Burnham, D, Reynolds, J, Vatikiotis-Bateson, E, Yehia, H, Ciocca, V, Morris, R, Haszard, Hill, H, Vignali, G, Bollwerk, S, Tam, H & Jones, C, The perception and production of phones and tones: The role of rigid and non-rigid face and head motion, In Yehia, H (Eds), Proceedings of the 7th International Seminar on Speech Production, 2006, p 1-8, Brazil: CEFALA.

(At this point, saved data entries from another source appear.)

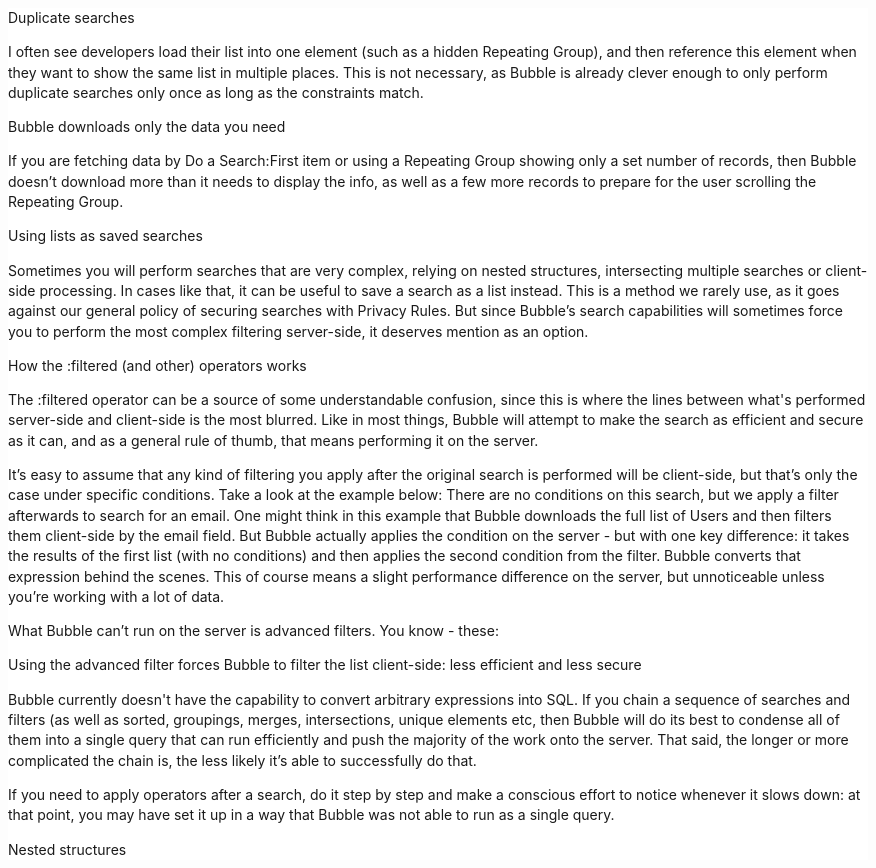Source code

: Duplicate searches

I often see developers load their list into one element (such as a hidden Repeating Group), and then reference this element when they want to show the same list in multiple places. This is not necessary, as Bubble is already clever enough to only perform duplicate searches only once as long as the constraints match.

 
Bubble downloads only the data you need

If you are fetching data by Do a Search:First item or using a Repeating Group showing only a set number of records, then Bubble doesn’t download more than it needs to display the info, as well as a few more records to prepare for the user scrolling the Repeating Group.

Using lists as saved searches

Sometimes you will perform searches that are very complex, relying on nested structures, intersecting multiple searches or client-side processing. In cases like that, it can be useful to save a search as a list instead. This is a method we rarely use, as it goes against our general policy of securing searches with Privacy Rules. But since Bubble’s search capabilities will sometimes force you to perform the most complex filtering server-side, it deserves mention as an option.

How the :filtered (and other) operators works

The :filtered operator can be a source of some understandable confusion, since this is where the lines between what's performed server-side and client-side is the most blurred. Like in most things, Bubble will attempt to make the search as efficient and secure as it can, and as a general rule of thumb, that means performing it on the server.

 
It’s easy to assume that any kind of filtering you apply after the original search is performed will be client-side, but that’s only the case under specific conditions. Take a look at the example below:
There are no conditions on this search, but we apply a filter afterwards to search for an email. One might think in this example that Bubble downloads the full list of Users and then filters them client-side by the email field. But Bubble actually applies the condition on the server - but with one key difference: it takes the results of the first list (with no conditions) and then applies the second condition from the filter. Bubble converts that expression behind the scenes. This of course means a slight performance difference on the server, but unnoticeable unless you’re working with a lot of data.

What Bubble can’t run on the server is advanced filters. You know - these:

Using the advanced filter forces Bubble to filter the list client-side: less efficient and less secure

Bubble currently doesn't have the capability to convert arbitrary expressions into SQL. If you chain a sequence of searches and filters (as well as sorted, groupings, merges, intersections, unique elements etc, then Bubble will do its best to condense all of them into a single query that can run efficiently and push the majority of the work onto the server. That said, the longer or more complicated the chain is, the less likely it’s able to successfully do that.

If you need to apply operators after a search, do it step by step and make a conscious effort to notice whenever it slows down: at that point, you may have set it up in a way that Bubble was not able to run as a single query.

 
Nested structures
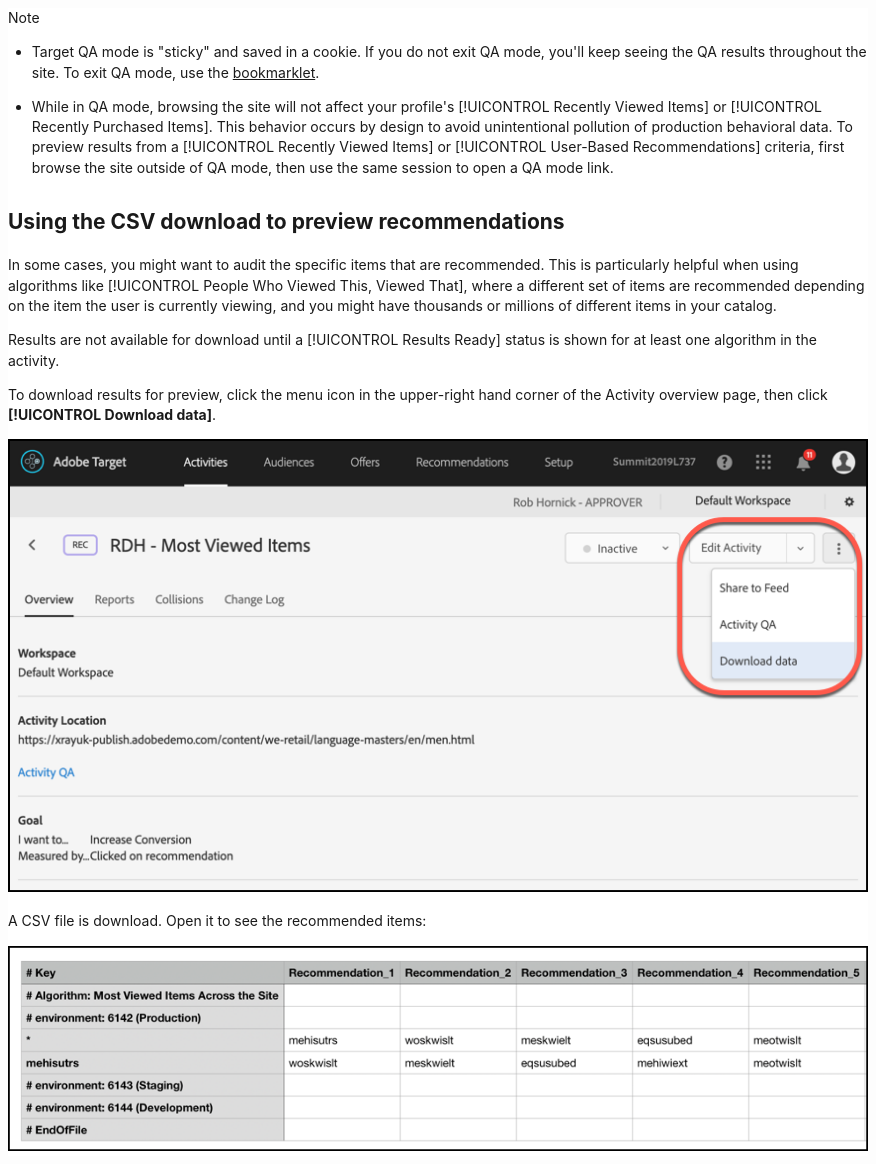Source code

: >[!NOTE]
>
>* Target QA mode is "sticky" and saved in a cookie. If you do not exit QA mode, you'll keep seeing the QA results throughout the site. To exit QA mode, use the [bookmarklet](/help/main/c-activities/c-activity-qa/activity-qa-bookmark.md).
>
>* While in QA mode, browsing the site will not affect your profile's [!UICONTROL Recently Viewed Items] or [!UICONTROL Recently Purchased Items]. This behavior occurs by design to avoid unintentional pollution of production behavioral data. To preview results from a [!UICONTROL Recently Viewed Items] or [!UICONTROL User-Based Recommendations] criteria, first browse the site outside of QA mode, then use the same session to open a QA mode link.

## Using the CSV download to preview recommendations

In some cases, you might want to audit the specific items that are recommended. This is particularly helpful when using algorithms like [!UICONTROL People Who Viewed This, Viewed That], where a different set of items are recommended depending on the item the user is currently viewing, and you might have thousands or millions of different items in your catalog.

Results are not available for download until a [!UICONTROL Results Ready] status is shown for at least one algorithm in the activity.

To download results for preview, click the menu icon in the upper-right hand corner of the Activity overview page, then click **[!UICONTROL Download data]**.

![Download data option](/help/main/c-recommendations/t-create-recs-activity/assets/download-data.png)

A CSV file is download. Open it to see the recommended items:

![Recommended items CSV file](/help/main/c-recommendations/t-create-recs-activity/assets/recommended-items.png)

There is evidence, mostly with phones (consonants & vowels), that visual concomitants of articulation facilitate speech perception. Here the visual concomitants of lexical tone are considered. In tone languages fundamental frequency variations signal lexical meaning. In a word identification experiment with auditory-visual words differing only in tone, Cantonese perceivers performed above chance in a Visual Only condition. A subsequent study showed augmentation of word pair discrimination in noise in an Auditory-Visual compared to an Auditory Only condition for Cantonese, tonal Thai speakers, and even non-tone Australian speakers). The source of this perceptual information was sought in an OPTOTRAK production study of a Cantonese speaker. Functional Data Analysis (FDA) and Principal Component (PC) extraction suggests that the salient PCs to distinguish tones involve rigid motion of the head rather than non-rigid face motion. Results of a final perception study using OPTOTRAK output in which rigid or non-rigid motion could be presented independently in tone differing or phone differing conditions, suggests that non-rigid motion is most useful for the discrimination of phones, whereas rigid motion is most useful for the discrimination of tones.